* _EXCERPT_
►
You see, I’ve decided to try a little experiment (and by “little”, I mean “terrifyingly large”). If you know me, you may know that I listen to music. A lot. I’m listening to music right now, in fact. It’s quite nice. Today, however, I am listening to music a bit more cherishingly. This is because, beginning tomorrow, I will not listen to music for an entire week.
I’m doing this for several reasons. First, because I am probably not in my right mind. Second, because I want to examine the psychological effects of music deprivation. This will be a supervised experiment; my roommate is a psychology major, so I’m sure he does this sort of thing all the time, right?
My main concern is that I will go crazy. That is a distinct possibility. Then again, I already am crazy! That makes it less worrisome. I’m also interested in seeing how my studies are affected. I am almost always listening to something while I study.
◄
* _DATA SECTION_
►
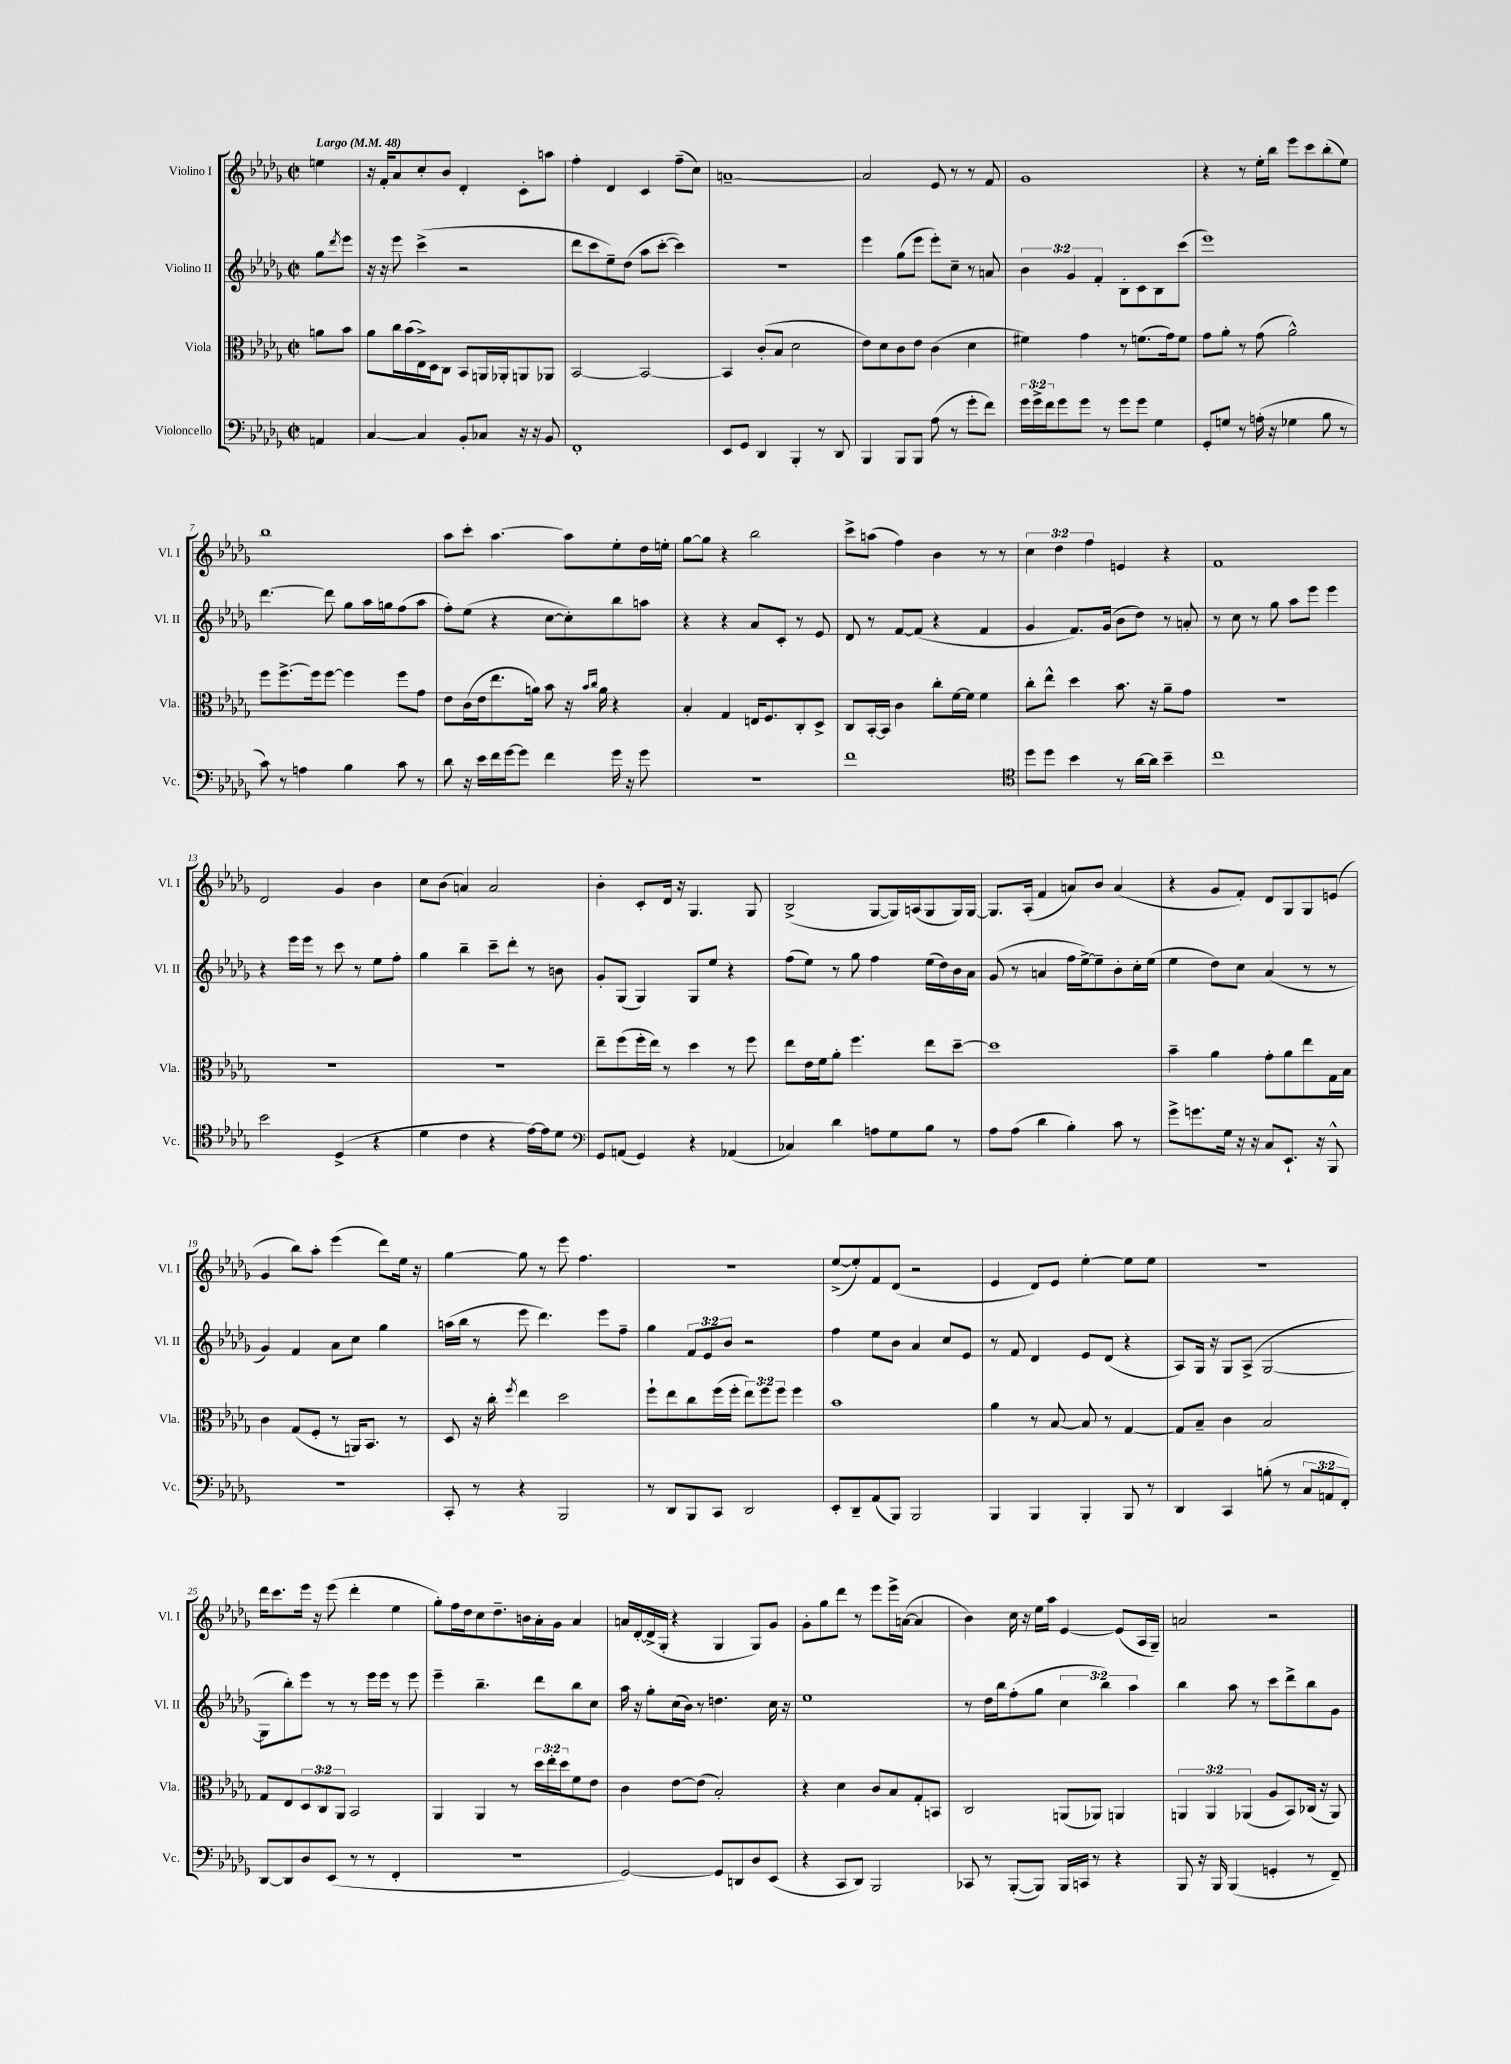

**kern	**kern	**kern	**kern
*staff4	*staff3	*staff2	*staff1
*clefF4	*clefC3	*clefG2	*clefG2
*k[b-e-a-d-g-]	*k[b-e-a-d-g-]	*k[b-e-a-d-g-]	*k[b-e-a-d-g-]
*M2/2	*M2/2	*M2/2	*M2/2
*met(c|)	*met(c|)	*met(c|)	*met(c|)
*MM48	*MM48	*MM48	*MM48
4AA	8a	8gg-	4ee
.	.	8qddd-	.
.	8b-	8eee-	.
=	=	=	=
[4C	8a-	16r	16r
.	.	16r	16f'
.	16cc	8eee-	8a-
.	(16b-	.	.
4C]	16E-^)	(4ccc^	8cc'
.	16D-	.	.
.	8C	.	8b-
8BB-'	8BB-	2r	4d-'
8C-	16AA	.	.
.	16AA-'	.	.
16r	8AA	.	8c'
16r	.	.	.
8BB-	8AA-	.	8aa
=	=	=	=
1FF'	[2BB-	8ddd-	4ff'
.	.	8ccc	.
.	.	8ee-~)	4d-
.	.	(8dd-	.
.	2BB-_	8aa-	4c
.	.	[8ccc'	.
.	.	4ccc])	(8ff~
.	.	.	8cc)
=	=	=	=
8EE-	4BB-]	1r	[1a~
8GG-	.	.	.
4DD-	(8c'	.	.
.	8B-	.	.
4BBB-'	2d-	.	.
8r	.	.	.
8DD-	.	.	.
=	=	=	=
4BBB-	8e-)	4eee-	2a]
.	8d-	.	.
8BBB-	8c	(8gg-	.
8BBB-	8e-	8eee-	.
(8A-	(4c	8eee-')	8e-
8r	.	8cc~	8r
8g-'	4d-	8r	8r
8f)	.	8a	8f
=	=	=	=
24g-	4f#)	6b-	1g-
24g-^	.	.	.
24f	.	.	.
8g-	.	.	.
.	.	6g-	.
8g-	4g-	.	.
.	.	6f'	.
8r	.	.	.
8g-	8r	8B-'	.
8g-	(8.f	8c	.
4G-	.	8B-	.
.	16g-)	.	.
.	8f	(8ccc	.
=	=	=	=
8GG-'	8g-	1eee-)	4r
8G	8a-'	.	.
8r	8r	.	8r
(16A'	(8g-	.	16ee-'
16r	.	.	16bb-
4G-	2a-^^)	.	8eee-
.	.	.	8ccc
8B-	.	.	(8bb-'
8r	.	.	8ee-)
=	=	=	=
8c)	8ff	[4.ddd-	1bb-
8r	[8.ff^	.	.
4A	.	.	.
.	16ff]	.	.
.	[8ff	8ddd-]	.
4B-	4ff]	8gg-	.
.	.	16aa-	.
.	.	16gg	.
8c	8ff	(8ff	.
8r	8g-	8aa-	.
=	=	=	=
8d-	8e-	8ff')	8aa-
16r	(16c	(8ee-	8ccc'
16e-	16e-	.	.
16f	8.ee-	4r	[4.aa-
[16g-	.	.	.
8g-]	.	.	.
.	16a)	.	.
4f	8b-	[8cc	.
.	16r	8cc'])	8aa-]
.	16qqb-	.	.
.	16qqcc	.	.
.	16a	.	.
16g-	4r	8bb-	8ee-'
16r	.	.	.
8g-	.	8aa	16dd-
.	.	.	16ee'
=	=	=	=
1r	4B-'	4r	[8gg-
.	.	.	8gg-]
.	4G-	4r	4r
.	16E	8a-	2bb-
.	8.F	.	.
.	.	8c'	.
.	8C'	8r	.
.	8D-^	8e-	.
=	=	=	=
1f	8C	8d-	8ccc^
.	[16BB-'	8r	(8aa
.	16BB-]	.	.
.	4c	[8f	4ff)
.	.	(8f]	.
.	8cc'	4r	4b-
.	[16f	.	.
.	16f]	.	.
.	4f	4f	8r
.	.	.	8r
=	=	=	=
*clefC4	*	*	*
8dd-	8cc'	4g-	6cc
8dd-	8ee-^^	.	.
.	.	.	6dd-
4b-	4dd-	8.f)	.
.	.	.	6ff
.	.	(16g-	.
8r	8.b-	8b-	4e
[16a-	.	8dd-)	.
16a-]	16r	.	.
4b-~	8a-~	8r	4r
.	8g-	8a'	.
=	=	=	=
1cc	1r	8r	1f
.	.	8cc	.
.	.	8r	.
.	.	8gg-	.
.	.	8aa-	.
.	.	8eee-	.
.	.	4eee-	.
=	=	=	=
2b-	1r	4r	2d-
.	.	16eee-	.
.	.	16eee-	.
.	.	8r	.
(4D-^	.	8ccc	4g-
.	.	8r	.
4r	.	8ee-	4b-
.	.	8ff'	.
=	=	=	=
4d-	1r	4gg-	8cc
.	.	.	(8b-
4c	.	4bb-~	4a)
4r	.	8ccc~	2a
.	.	8ddd-'	.
[16e-)	.	8r	.
16e-]	.	.	.
8d-	.	8b	.
=	=	=	=
*clefF4	*	*	*
8GG-	8ee-~	8g-'	4b-'
(8AA	(8ff	(8G-	.
4GG-)	16ff'	4G-)	8c'
.	16ee-)	.	.
.	8r	.	16d-
.	.	.	16r
4r	4dd-	8G-	4.G-
.	.	8ee-	.
(4AA-	8r	4r	.
.	8ff	.	8G-
=	=	=	=
4C-)	8ee-	(8ff	(2B-^
.	16e-	8ee-)	.
.	16f	.	.
4d-	8a-'	8r	.
.	4.ff	8gg-	.
8A	.	4ff	[8G-
8G-	.	.	16G-])
.	.	.	(16A
8B-	8ee-	(16ee-	8G-
.	.	16dd-)	.
8r	[8dd-~	16b-	16G-)
.	.	16a-	[16G-
=	=	=	=
8A-	1dd-]	(8g-	8.G-]
(8A-	.	8r	.
.	.	.	(16A-'
4d-	.	4a	4f
4B-')	.	16ff	8a)
.	.	[16ee-^)	.
.	.	8ee-~]	8b-
8c	.	8b-'	(4a
8r	.	16cc'	.
.	.	(16ee-	.
=	=	=	=
8g-^	4b-~	4ee-	4r
8.g	.	.	.
.	4a-	8dd-)	8g-
16G-	.	.	.
16r	.	8cc	8f')
16r	.	.	.
8C	8g-'	(4a-	8d-
8.EE-`	8a-	.	8G-
.	8ee-	8r	8G-
16r	.	.	.
8BBB-^^	16G-	8r	(8e
.	16B-	.	.
=	=	=	=
1r	4c	4g-)	4g-
.	(8G-	4f	8bb-)
.	8F'	.	8aa-'
.	8r	8a-	(4eee-
.	16AA)	8cc	.
.	8.BB-	.	.
.	.	4gg-	8ddd-)
.	8r	.	16ee-
.	.	.	16r
=	=	=	=
8CC'	8D-	(16aa	[4gg-
.	.	16bb-	.
8r	16r	8r	.
.	16cc'	.	.
.	8qff	.	.
4r	4ee-	8eee-	8gg-]
.	.	4.ddd-)	8r
2BBB-	2dd-	.	8eee-
.	.	.	4.ff
.	.	8eee-	.
.	.	8ff~	.
=	=	=	=
8r	8ff`	4gg-	1r
8DD-	8ee-	.	.
8BBB-	8cc	12f	.
.	.	12e-	.
8CC	(16ff	.	.
.	.	12b-	.
.	16ff'	.	.
2DD-	12ee-)	2r	.
.	12ff	.	.
.	12ff	.	.
.	4ff	.	.
=	=	=	=
8EE-'	1b-	4ff	([8ee-^
8DD-~	.	.	8ee-'])
(8AA-	.	8ee-	8f
8BBB-)	.	8b-	(8d-
2BBB-	.	4a-	2r
.	.	8cc	.
.	.	8e-	.
=	=	=	=
4BBB-	4a-	8r	4e-
.	.	8f	.
4BBB-	8r	4d-	8d-)
.	[8B-	.	8e-
4BBB-'	8B-]	8e-	[4ee-'
.	8r	(8d-	.
8BBB-	[4G-	4r	8ee-]
8r	.	.	8ee-
=	=	=	=
4DD-	8G-]	8A-)	1r
.	8B-~	16G-	.
.	.	16r	.
4CC	4c	8G-	.
.	.	(8A-^	.
(8B'	2B-	[2G-	.
8r	.	.	.
12C	.	.	.
12AA	.	.	.
12FF')	.	.	.
=	=	=	=
[8DD-	8G-	8G-]	16ddd-
.	.	.	8.ccc
8DD-]	8E-	8bb-')	.
8D-	12D-	8eee-	16eee-
.	.	.	16r
.	12C	.	.
(8EE-	.	8r	(8eee-
.	12AA-	.	.
8r	2BB-	8r	4ddd-'
8r	.	16eee-	.
.	.	16eee-	.
4FF'	.	8r	4ee-
.	.	8eee-	.
=	=	=	=
1r	4AA-	4eee-~	8gg-')
.	.	.	16ff
.	.	.	16dd-
.	4AA-	4.bb-~	8cc
.	.	.	8.dd-~
.	8r	.	.
.	.	.	16b
.	24dd-	8ddd-	16a-'
.	24ee-'	.	.
.	.	.	16g-
.	24dd-	.	.
.	8f	8bb-	4a-
.	8e-	8cc	.
=	=	=	=
[2GG-)	4c	16aa-	16a
.	.	16r	[16d-'
.	.	8gg-'	(16d-^]
.	.	.	16G-'
.	[8e-	(16cc	4r
.	.	16b-)	.
.	(8e-]	8r	.
8GG-]	2B-')	4.dd	4G-
8DD	.	.	.
8D-	.	.	8G-)
(8EE-	.	16cc	8g-
.	.	16r	.
=	=	=	=
4r	4r	1ee-	8g-'
.	.	.	8gg-
8CC	4d-	.	8ddd-
8DD-)	.	.	8r
2BBB-	8c	.	8eee-
.	8B-	.	16eee-^
.	.	.	([16a
.	8G-'	.	4a]
.	8BB	.	.
=	=	=	=
8CC-	2C	8r	4b-)
8r	.	16dd-	.
.	.	16bb-	.
([8BBB-'	.	(8ff'	16cc
.	.	.	16r
8BBB-])	.	8gg-	16ee-
.	.	.	16aa-
16BBB-	(8AA	6cc	[4e-
16CC	.	.	.
8r	8AA-)	.	.
.	.	6bb-)	.
4r	4AA	.	(8e-]
.	.	6aa-	.
.	.	.	16A-
.	.	.	16G-~)
=	=	=	=
8BBB-	6AA	4bb-	2a
16r	.	.	.
.	6AA	.	.
16BBB-	.	.	.
(4BBB-	.	8aa-	.
.	(6AA-	.	.
.	.	8r	.
4GG'	8A-	8ccc	2r
.	8BB-)	8ddd-^	.
8r	(16C-	8bb-	.
.	16r	.	.
8FF~)	8AA-)	8g-	.
==	==	==	==
*-	*-	*-	*-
◄
* _WHAT IS ASKED_
Translate this sentence from the excerpt about going a week without music into Spanish: "I’m also interested in seeing how my studies are affected."

* _COMPLETE ANSWER_
También me interesa ver cómo se ven afectados mis estudios.